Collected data

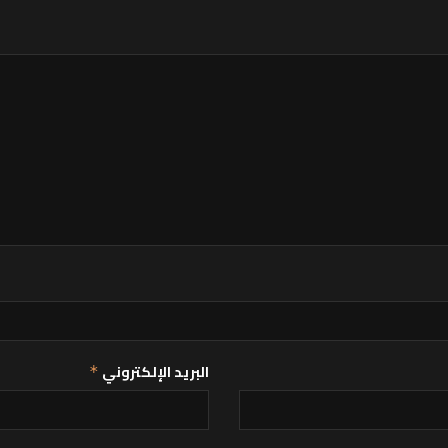
البريد الإلكتروني
*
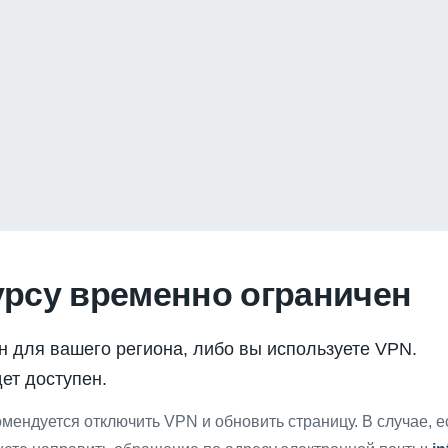
урсу временно ограничен
н для вашего региона, либо вы используете VPN.
ет доступен.
мендуется отключить VPN и обновить страницу. В случае,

* Task directions *
A verbatim printout of the entries above is expected, free of pictures.

* Task solution *
البريد الإلكتروني
*
урсу временно ограничен
н для вашего региона, либо вы используете VPN.
ет доступен.
мендуется отключить VPN и обновить страницу. В случае,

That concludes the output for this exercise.